The ingenuity born of this desperation is both inspiring and heartbreaking. In the absence of fuel or electricity, women have turned to the ruins of their own lives for survival. One mother describes returning to the rubble of her home every morning to scavenge for wood. She is forced to burn the very doors that once sheltered her family just to provide enough heat to cook a meager breakfast for her children. It is a literal consumption of her past to ensure a few more hours of her children’s future.

Beyond the immediate needs of food and shelter, a silent crisis is unfolding: the surge of war-related disabilities. This is a tragedy that will echo for decades. Currently, over 12,000 women and girls are living with long-term disabilities acquired during the last two years of conflict. These are not just medical statistics; they are lives interrupted. In one shelter, a 13-year-old girl waits for a wheelchair that may never arrive. She lost her leg in a bombing that also claimed the lives of her father and four brothers. Her future, once filled with the promise of school and play, has been shattered, leaving her to navigate a world that is no longer built for her.

When asked what they need, the women of Gaza are clear and consistent. They need the ceasefire to hold, not just as a pause in bombing, but as a gateway to real security. They need food, cash assistance, and winterization supplies. They need health services and deep psychosocial support to address the layers of trauma they have accumulated. But their requests go beyond mere survival. They are asking for justice, for dignity, and for the restoration of their fundamental rights. They are asking for their children to be able to return to a classroom instead of a rubble pile.

Perhaps most importantly, these women are not asking for charity alone; they are asking for the opportunity to lead. Despite the overwhelming weight of their circumstances, there is a fierce desire to work and to rebuild Gaza with their own hands. This resilience is visible in the most unlikely places. Across from a mound of rubble where her family remains buried, one woman has established a community oven. She spends her days cooking food for others for a small fee, working within sight of her greatest tragedy. This is not just survival; it is resistance. It is a testament to the fact that Gaza’s women are the primary architects of the territory’s eventual recovery.

UN Women has maintained a presence in Gaza for over a decade, working alongside women-led civil society organizations to bolster their leadership and resilience.

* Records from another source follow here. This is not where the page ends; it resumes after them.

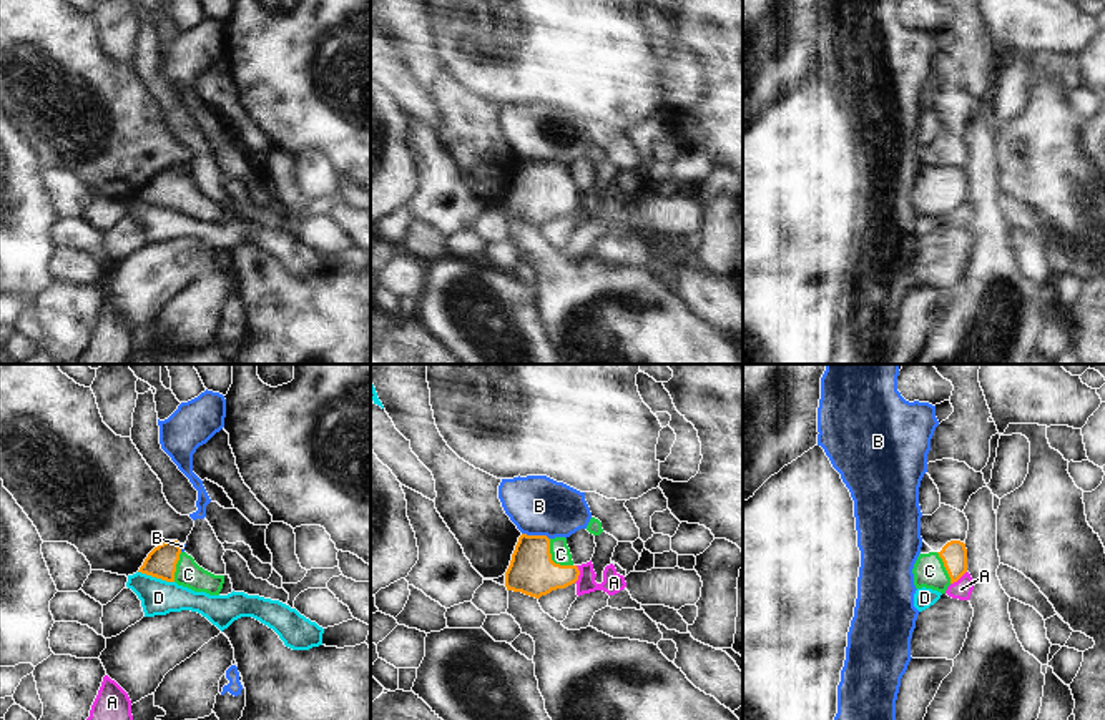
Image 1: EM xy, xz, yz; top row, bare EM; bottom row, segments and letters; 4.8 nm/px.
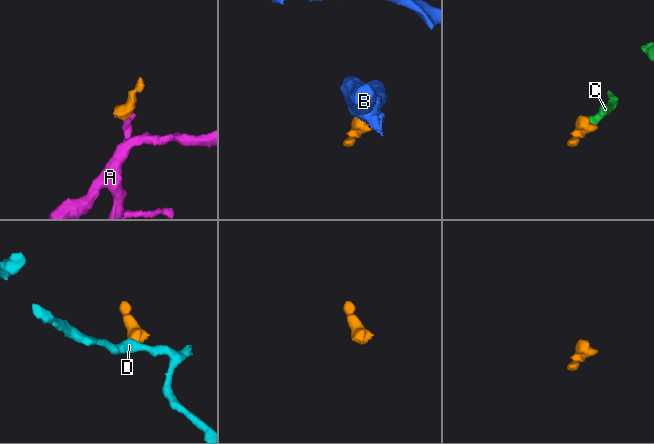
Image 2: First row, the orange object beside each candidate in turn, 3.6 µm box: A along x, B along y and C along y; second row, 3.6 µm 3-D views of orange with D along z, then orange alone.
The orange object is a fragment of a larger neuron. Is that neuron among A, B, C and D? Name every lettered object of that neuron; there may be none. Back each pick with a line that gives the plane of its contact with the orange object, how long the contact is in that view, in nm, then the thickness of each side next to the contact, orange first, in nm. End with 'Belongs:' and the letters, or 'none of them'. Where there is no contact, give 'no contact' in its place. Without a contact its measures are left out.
C: contact in xz; length 180 nm; calibres 220 and 100 nm
Belongs: C

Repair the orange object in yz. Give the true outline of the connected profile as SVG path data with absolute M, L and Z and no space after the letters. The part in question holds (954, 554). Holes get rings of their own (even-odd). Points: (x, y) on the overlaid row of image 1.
M960 540L947 542L940 552L919 554L912 574L916 589L945 594L967 572L967 549Z

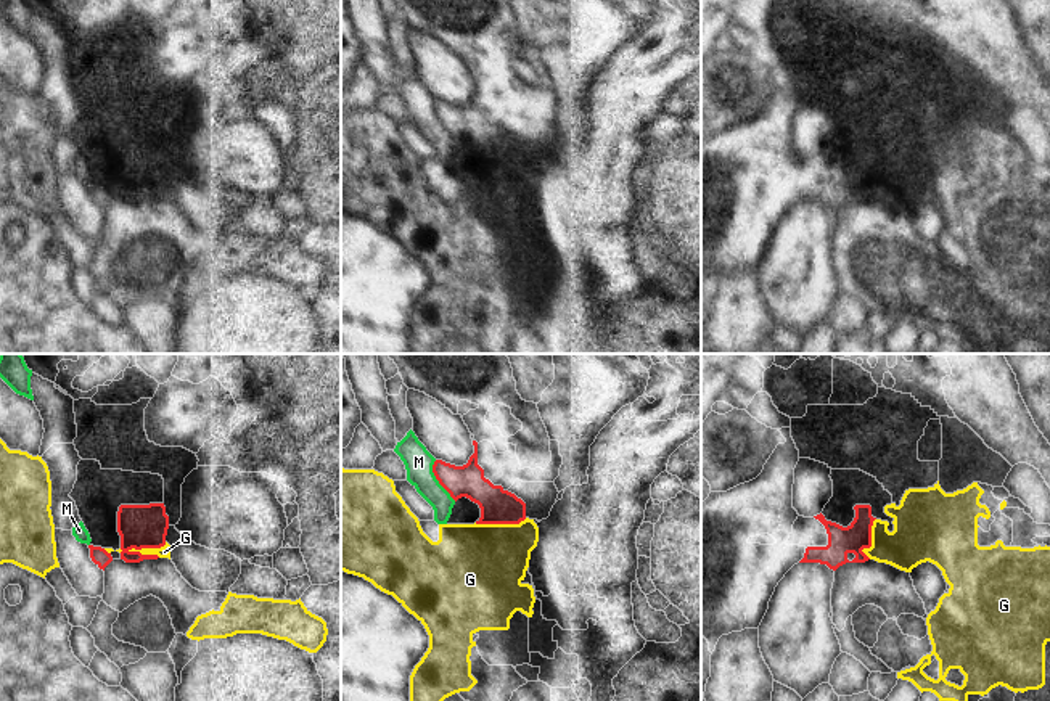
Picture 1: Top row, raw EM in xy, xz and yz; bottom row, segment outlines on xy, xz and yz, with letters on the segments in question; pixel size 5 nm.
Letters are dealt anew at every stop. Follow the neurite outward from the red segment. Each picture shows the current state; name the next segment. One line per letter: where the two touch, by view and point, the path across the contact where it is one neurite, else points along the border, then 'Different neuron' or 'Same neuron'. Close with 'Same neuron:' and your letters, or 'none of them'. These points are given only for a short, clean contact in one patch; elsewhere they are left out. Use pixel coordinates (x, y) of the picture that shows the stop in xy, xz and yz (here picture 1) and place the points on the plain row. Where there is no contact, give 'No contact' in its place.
G: Touches red at xy (147, 187). Different neuron
M: Touches red at xz (438, 119). Different neuron
Same neuron: none of them

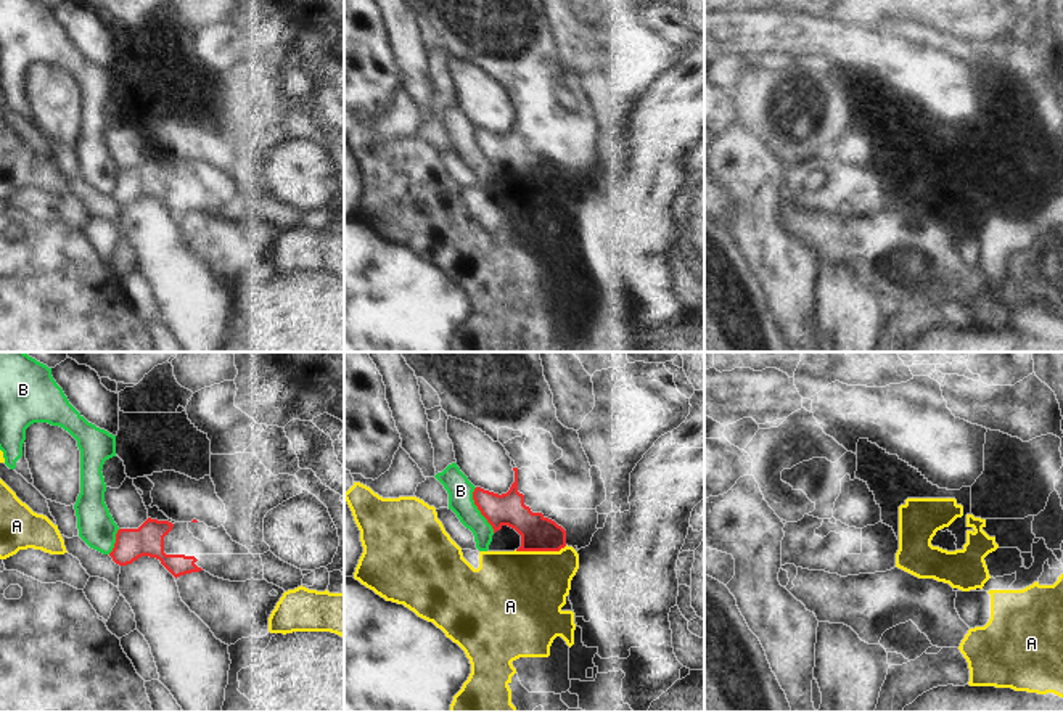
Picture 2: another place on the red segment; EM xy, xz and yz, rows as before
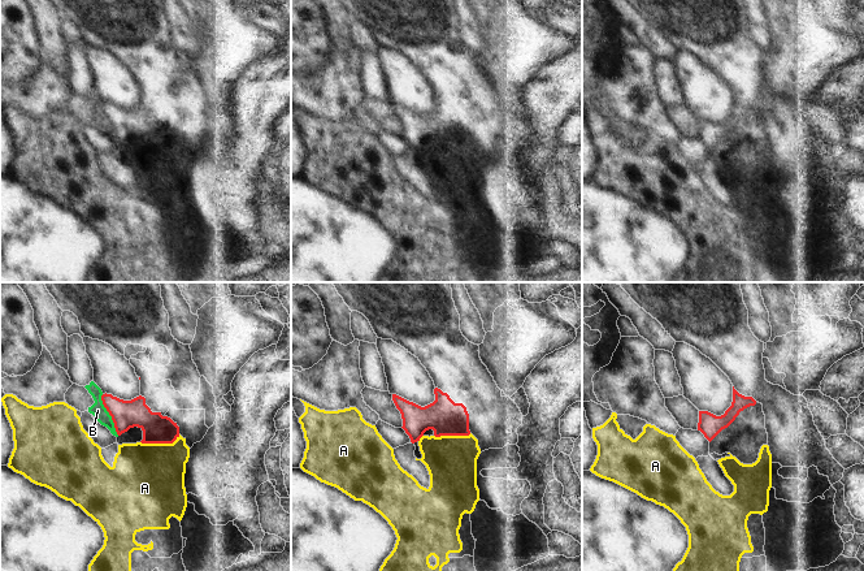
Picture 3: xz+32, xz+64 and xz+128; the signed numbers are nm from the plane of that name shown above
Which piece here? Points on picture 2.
A: Touches red at xz (541, 190). Different neuron
B: Touches red at xz (478, 148). Different neuron
Same neuron: none of them

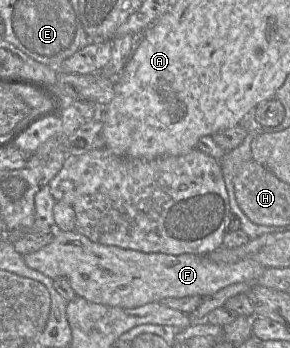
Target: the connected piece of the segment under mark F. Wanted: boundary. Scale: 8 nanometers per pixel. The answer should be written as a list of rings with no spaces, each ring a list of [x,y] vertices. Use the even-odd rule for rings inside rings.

The commitment now is to ensure that these women are not just recipients of aid, but the drivers of the recovery process. The world must recognize that no woman or girl should have to fight this hard simply to exist.

The international community faces a moral imperative that cannot be ignored. There is a desperate need for aid to enter Gaza systematically, safely, and at scale. The killing must stop permanently, and the ceasefire must be the first step toward a lasting peace for everyone involved. To be a woman in Gaza today is to hold the line between life and total loss with nothing but courage and exhausted hands. If this is the reality they must endure, then the rest of the world has a responsibility to act. We cannot afford to look away, not for one more day, while the women of Gaza carry the weight of a broken world on their shoulders.